THE PROBLEM
Restate the whole listing exactly, leaving nothing out.

INPUT FOR THIS TASK
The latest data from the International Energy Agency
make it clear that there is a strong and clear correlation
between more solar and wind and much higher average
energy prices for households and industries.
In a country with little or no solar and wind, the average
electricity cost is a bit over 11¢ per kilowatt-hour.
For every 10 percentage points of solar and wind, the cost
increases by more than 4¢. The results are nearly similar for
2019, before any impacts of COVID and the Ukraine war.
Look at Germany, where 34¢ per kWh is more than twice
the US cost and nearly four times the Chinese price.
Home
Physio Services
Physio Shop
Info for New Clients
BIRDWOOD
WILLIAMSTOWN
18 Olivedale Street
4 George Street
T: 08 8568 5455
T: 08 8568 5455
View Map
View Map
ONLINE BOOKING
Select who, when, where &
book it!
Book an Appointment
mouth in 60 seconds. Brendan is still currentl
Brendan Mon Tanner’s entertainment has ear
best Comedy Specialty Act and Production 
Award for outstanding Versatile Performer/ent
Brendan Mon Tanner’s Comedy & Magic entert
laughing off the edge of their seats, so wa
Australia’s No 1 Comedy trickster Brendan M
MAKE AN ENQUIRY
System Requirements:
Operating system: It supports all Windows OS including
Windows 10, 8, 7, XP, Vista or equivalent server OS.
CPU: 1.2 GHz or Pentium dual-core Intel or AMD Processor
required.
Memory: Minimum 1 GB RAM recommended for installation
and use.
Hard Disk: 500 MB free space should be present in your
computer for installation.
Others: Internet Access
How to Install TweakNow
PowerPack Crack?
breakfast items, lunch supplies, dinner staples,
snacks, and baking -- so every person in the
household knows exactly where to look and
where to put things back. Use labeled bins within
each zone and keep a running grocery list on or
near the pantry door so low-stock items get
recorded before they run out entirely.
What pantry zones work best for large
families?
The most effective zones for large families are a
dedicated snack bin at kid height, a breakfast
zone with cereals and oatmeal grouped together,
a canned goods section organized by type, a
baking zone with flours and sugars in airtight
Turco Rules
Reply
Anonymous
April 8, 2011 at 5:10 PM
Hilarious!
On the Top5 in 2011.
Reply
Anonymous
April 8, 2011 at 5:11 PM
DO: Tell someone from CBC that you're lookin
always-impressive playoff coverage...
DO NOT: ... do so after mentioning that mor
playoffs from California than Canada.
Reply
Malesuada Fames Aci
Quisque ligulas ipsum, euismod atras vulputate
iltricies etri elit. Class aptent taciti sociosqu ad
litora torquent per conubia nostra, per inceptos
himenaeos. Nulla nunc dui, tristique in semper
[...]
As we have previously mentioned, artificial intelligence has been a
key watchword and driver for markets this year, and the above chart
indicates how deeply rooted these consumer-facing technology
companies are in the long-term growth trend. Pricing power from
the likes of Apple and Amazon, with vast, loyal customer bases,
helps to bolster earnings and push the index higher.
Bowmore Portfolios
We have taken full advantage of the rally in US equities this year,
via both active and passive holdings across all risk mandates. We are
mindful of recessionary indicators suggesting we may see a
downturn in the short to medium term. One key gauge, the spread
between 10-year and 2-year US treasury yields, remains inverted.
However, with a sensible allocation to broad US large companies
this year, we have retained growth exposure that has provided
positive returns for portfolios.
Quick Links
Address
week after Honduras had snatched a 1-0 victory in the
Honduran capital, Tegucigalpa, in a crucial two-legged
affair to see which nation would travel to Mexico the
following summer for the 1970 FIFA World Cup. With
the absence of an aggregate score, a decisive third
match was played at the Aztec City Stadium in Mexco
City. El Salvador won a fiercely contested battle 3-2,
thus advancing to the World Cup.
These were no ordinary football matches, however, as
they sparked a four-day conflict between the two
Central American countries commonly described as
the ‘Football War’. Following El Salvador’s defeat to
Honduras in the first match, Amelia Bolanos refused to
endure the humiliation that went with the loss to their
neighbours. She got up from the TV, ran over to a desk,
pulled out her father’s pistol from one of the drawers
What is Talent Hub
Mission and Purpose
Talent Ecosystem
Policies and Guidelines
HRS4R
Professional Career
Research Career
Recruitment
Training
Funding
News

ANSWER BOX
The latest data from the International Energy Agency
make it clear that there is a strong and clear correlation
between more solar and wind and much higher average
energy prices for households and industries.
In a country with little or no solar and wind, the average
electricity cost is a bit over 11¢ per kilowatt-hour.
For every 10 percentage points of solar and wind, the cost
increases by more than 4¢. The results are nearly similar for
2019, before any impacts of COVID and the Ukraine war.
Look at Germany, where 34¢ per kWh is more than twice
the US cost and nearly four times the Chinese price.
Home
Physio Services
Physio Shop
Info for New Clients
BIRDWOOD
WILLIAMSTOWN
18 Olivedale Street
4 George Street
T: 08 8568 5455
T: 08 8568 5455
View Map
View Map
ONLINE BOOKING
Select who, when, where &
book it!
Book an Appointment
mouth in 60 seconds. Brendan is still currentl
Brendan Mon Tanner’s entertainment has ear
best Comedy Specialty Act and Production 
Award for outstanding Versatile Performer/ent
Brendan Mon Tanner’s Comedy & Magic entert
laughing off the edge of their seats, so wa
Australia’s No 1 Comedy trickster Brendan M
MAKE AN ENQUIRY
System Requirements:
Operating system: It supports all Windows OS including
Windows 10, 8, 7, XP, Vista or equivalent server OS.
CPU: 1.2 GHz or Pentium dual-core Intel or AMD Processor
required.
Memory: Minimum 1 GB RAM recommended for installation
and use.
Hard Disk: 500 MB free space should be present in your
computer for installation.
Others: Internet Access
How to Install TweakNow
PowerPack Crack?
breakfast items, lunch supplies, dinner staples,
snacks, and baking -- so every person in the
household knows exactly where to look and
where to put things back. Use labeled bins within
each zone and keep a running grocery list on or
near the pantry door so low-stock items get
recorded before they run out entirely.
What pantry zones work best for large
families?
The most effective zones for large families are a
dedicated snack bin at kid height, a breakfast
zone with cereals and oatmeal grouped together,
a canned goods section organized by type, a
baking zone with flours and sugars in airtight
Turco Rules
Reply
Anonymous
April 8, 2011 at 5:10 PM
Hilarious!
On the Top5 in 2011.
Reply
Anonymous
April 8, 2011 at 5:11 PM
DO: Tell someone from CBC that you're lookin
always-impressive playoff coverage...
DO NOT: ... do so after mentioning that mor
playoffs from California than Canada.
Reply
Malesuada Fames Aci
Quisque ligulas ipsum, euismod atras vulputate
iltricies etri elit. Class aptent taciti sociosqu ad
litora torquent per conubia nostra, per inceptos
himenaeos. Nulla nunc dui, tristique in semper
[...]
As we have previously mentioned, artificial intelligence has been a
key watchword and driver for markets this year, and the above chart
indicates how deeply rooted these consumer-facing technology
companies are in the long-term growth trend. Pricing power from
the likes of Apple and Amazon, with vast, loyal customer bases,
helps to bolster earnings and push the index higher.
Bowmore Portfolios
We have taken full advantage of the rally in US equities this year,
via both active and passive holdings across all risk mandates. We are
mindful of recessionary indicators suggesting we may see a
downturn in the short to medium term. One key gauge, the spread
between 10-year and 2-year US treasury yields, remains inverted.
However, with a sensible allocation to broad US large companies
this year, we have retained growth exposure that has provided
positive returns for portfolios.
Quick Links
Address
week after Honduras had snatched a 1-0 victory in the
Honduran capital, Tegucigalpa, in a crucial two-legged
affair to see which nation would travel to Mexico the
following summer for the 1970 FIFA World Cup. With
the absence of an aggregate score, a decisive third
match was played at the Aztec City Stadium in Mexco
City. El Salvador won a fiercely contested battle 3-2,
thus advancing to the World Cup.
These were no ordinary football matches, however, as
they sparked a four-day conflict between the two
Central American countries commonly described as
the ‘Football War’. Following El Salvador’s defeat to
Honduras in the first match, Amelia Bolanos refused to
endure the humiliation that went with the loss to their
neighbours. She got up from the TV, ran over to a desk,
pulled out her father’s pistol from one of the drawers
What is Talent Hub
Mission and Purpose
Talent Ecosystem
Policies and Guidelines
HRS4R
Professional Career
Research Career
Recruitment
Training
Funding
News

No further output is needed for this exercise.